O problema da causalidade
«Talvez um exemplo concreto possa ajudar a compreender o modo como David Hume abordou o problema da causalidade.
Imagine
um bebé a quem os pais sempre tenham dado brinquedos macios e moles
para se entreter. Esse bebé atira frequentemente os brinquedos para fora
do berço, e eles caem no chão com um baque surdo. Um dia, o tio dá-lhe
uma bola de borracha. O bebé examina-a de todos os ângulos, cheira-a,
mete-a na boca, apalpa-a, depois deixa-a cair. Não obstante o exame
cuidadoso a que submeteu a bola, o menino não tem maneira de saber que,
em vez de cair suavemente no chão como os outros brinquedos, ela salta.
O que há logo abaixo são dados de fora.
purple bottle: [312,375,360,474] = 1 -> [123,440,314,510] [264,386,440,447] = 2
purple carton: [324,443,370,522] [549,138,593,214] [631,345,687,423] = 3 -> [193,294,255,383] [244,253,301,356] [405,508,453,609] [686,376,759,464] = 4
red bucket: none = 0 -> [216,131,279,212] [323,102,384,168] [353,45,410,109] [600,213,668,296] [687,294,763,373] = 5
Só pelo exame de uma coisa, diz-nos Hume constantemente, não poderemos
dizer quais os efeitos que ela pode produzir. Só podemos determinar as
suas consequências em resultado da experiência.
Imagine
agora que o tio do menino ficou à espera de ver como brincaria ele com o
seu presente. Quando o tio vê a bola cair, espera que ela salte. Se
você lhe perguntar o que fez a bola saltar, ele responderá: ‘O meu
sobrinho deixou-a cair’; ou ainda: ´Há uma conexão necessária entre
deixar cair uma bola e ela saltar’.
Mas Hume
faz uma pergunta mais profunda. Qual é a experiência que o tio tem e que
falta à criança? O tio faz uso de conceitos como ´causa’ e ‘conexão
necessária’. Se não se tratar apenas de palavras vazias, têm de se
reportar de algum modo à experiência. Mas qual é, no caso presente, a
experiência? A experiência do tio difere da experiência do sobrinho em
quê?
A diferença consiste, para Hume, num facto
simples. Ao contrário do sobrinho, o tio pôde observar, num grande
número de casos, primeiro uma bola de borracha cair ao chão e, depois, o
salto que ela dá. Na verdade, nunca na sua experiência houve um só caso
em que uma bola de borracha tenha sido deixada cair numa superfície
dura sem saltar, ou uma bola de borracha tenha começado a saltar sem
primeiro ter caído ou ter sido atirada. Segundo Hume, há uma ‘conjunção
constante’ entre a queda da bola e o salto que dá.
Mas
como é que essa diferença de experiências entre o tio e o sobrinho
engendra conceitos como ´causa’ e ‘conexão necessária’? O tio viu uma
bola de borracha cair ao chão e saltar em muitas ocasiões, enquanto o
sobrinho só viu isso acontecer uma vez. Todavia, o tio não viu nada que o
sobrinho não tivesse visto também, apenas teve mais vezes a mesma
sequência de experiências. Ambos observam que uma bola cai e depois
salta – nada mais. O tio, porém, acredita que há uma conexão necessária
entre a bola cair e saltar. E isto não é alguma coisa que ele encontre
na sua experiência; a sua experiência é a mesma que a do sobrinho, só
que se repetiu muitas vezes. Então, donde vem a ideia de uma conexão
necessária, de uma ligação causal, se nunca foi diretamente observada?
A
ideia de que existem conexões causais entre os acontecimentos tem um
papel importante no modo como compreendemos o mundo. Mas, quando vamos
atrás desta ideia com seriedade , descobrimos que a conexão causal não é
uma coisa que tenhamos alguma vez observado concretamente. Podemos
dizer que o acontecimento A causa o acontecimento B , mas, quando
examinamos a situação, descobrimos que é o acontecimento A seguido do
acontecimento B aquilo que de facto observámos. Não existe uma terceira
entidade, uma ligação causal, que também seja observada. Donde vem então
essa ideia?»
Adapatado a partir de: Bryan Magee, Os grandes filósofos, Editorial Presença, Lisboa, 1989, pp. 141-143
1. De acordo com o texto, a relação causa efeito parece-nos uma relação necessária mas não é. Porquê?
2. O que se tenta provar com o exemplo da bola de borracha?
3. O que são conexões causais? Dê um exemplo.
4. Responda à última questão colocada pelo autor.